In the long run, he said, it’s served homeowners well. “It’s worked for fixed interest rate mortgages because if you were getting into a mortgage at 2% or many of them below 3%, but your payment was being stressed at [5.25%], people were prepared to do that,” he said.
“So if they were to be renewing their mortgage today at 5% and there’s no stress testing added to it, because you’re just renewing it… well, the 5% just very much might be here, and you still should be OK to make that payment.”
Of course, that will come as little comfort to new homebuyers, who are grappling with a stress test significantly higher than the rates they would have faced at the height of the COVID-19 pandemic.
Average rates have climbed above the 5.25% mark in recent years, meaning borrowers are now almost certain to be stress tested at a rate higher than 7.25% (their contract rate plus 2%).
How is the stress test impacting buyers in the current market?
A recent dip in mortgage rates has improved affordability marginally – but prospects of buying a home are still dim in many cities. Eight of 13 major markets included in Ratehub’s monthly affordability calculations require a six-figure income to purchase the average home, with Toronto and Vancouver homebuyers needing an income well above $200,000.
The Bank of Canada’s decision to lower interest rates for July 2024 has made it easier for Canadians to buy a new home as prices have become more affordable, says Ratehub’s July 2024 Affordability Report.
— Canadian Mortgage Professional Magazine (@CMPmagazine) August 21, 2024
Read more: https://t.co/J0ekZJJ32j#housingmarket #houseprices
Those Canadians lucky enough to own their own home may not be stress tested upon renewing with the same lender – but the fact that rates remain high means they’ll still be weighing up their options carefully, according to Ambrozewicz. “I think between now and 2026 it’s going to be fierce competition between financial institutions to retain existing mortgages,” he said.
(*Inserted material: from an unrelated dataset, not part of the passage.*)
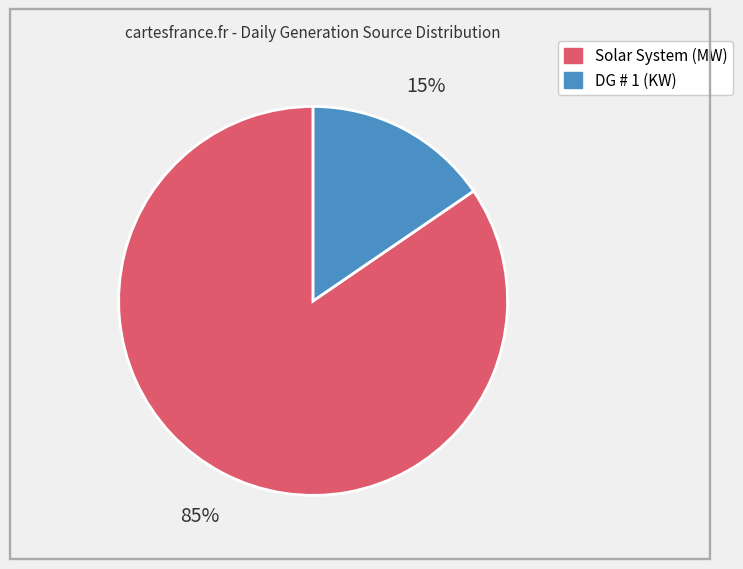

Is it true that DG # 1 (KW) is 28% of the pie?

False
“Clients, as high as interest rates will be, they’ll be doing a lot of shopping. Banks… will be as competitive with the interest rates [as possible] just to retain it, because it’s so much hardier and costlier to bring a new mortgage than retain an existing one.”
Could the stress test be scrapped?
In March, the Competition Bureau recommended that the stress test be scrapped for borrowers upon renewal, claiming it hinders their ability to shop around for a better rate with a different lender.
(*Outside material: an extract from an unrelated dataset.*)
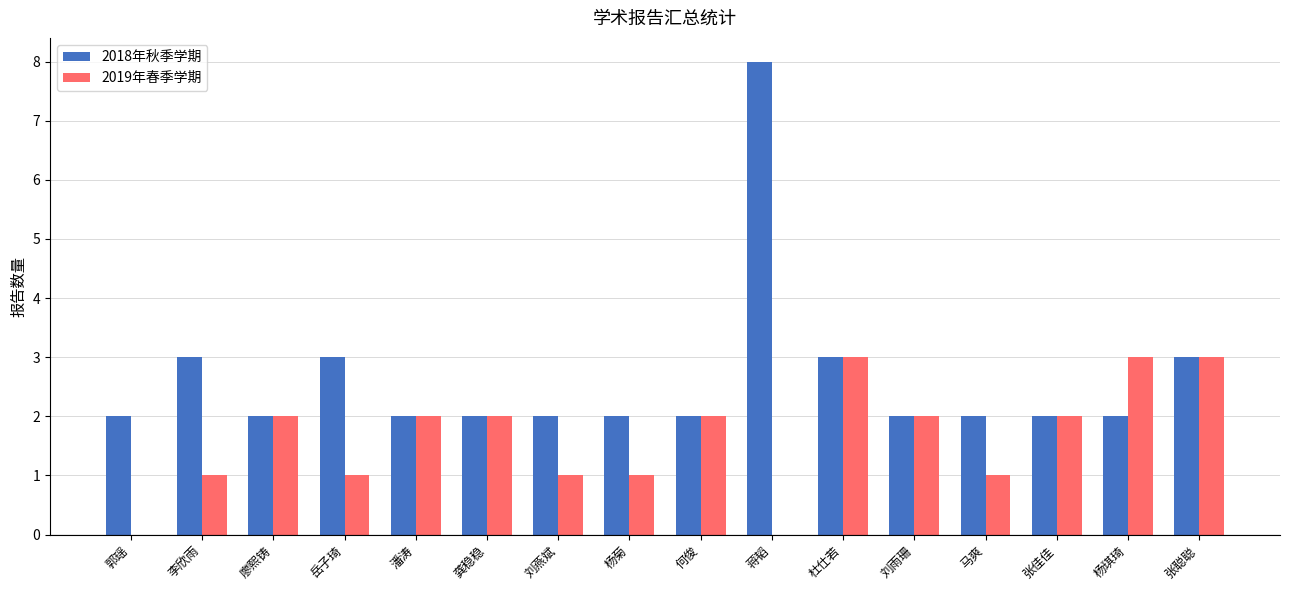

The 2019年春季学期 series shows 5 at 杨琪琦. True or false?

False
Current high rates, the Bureau suggested, could prevent homeowners from qualifying with another lender and give them little choice but to renew with their existing institution. “With the current high interest rates, some borrowers may be unable to stress test even though they have good credit and would have been able to service their loan,” its report claimed.
“When a borrower cannot switch to another lender, the current lender faces almost no competition and can offer higher rates to these captive borrowers without fear of losing their business.”
Canada’s banking regulator, the Office of the Superintendent of Financial Institutions (OSFI) has also recently acknowledged an “imbalance” in the stress test for borrowers when their renewal comes around.
Still, there appears little prospect of change on the horizon. “If you loosen one underwriting standard, you’d probably have to loosen more,” superintendent Peter Routledge told a parliamentary committee in June, “and our mandate calls for us to be fairly vigilant on this.”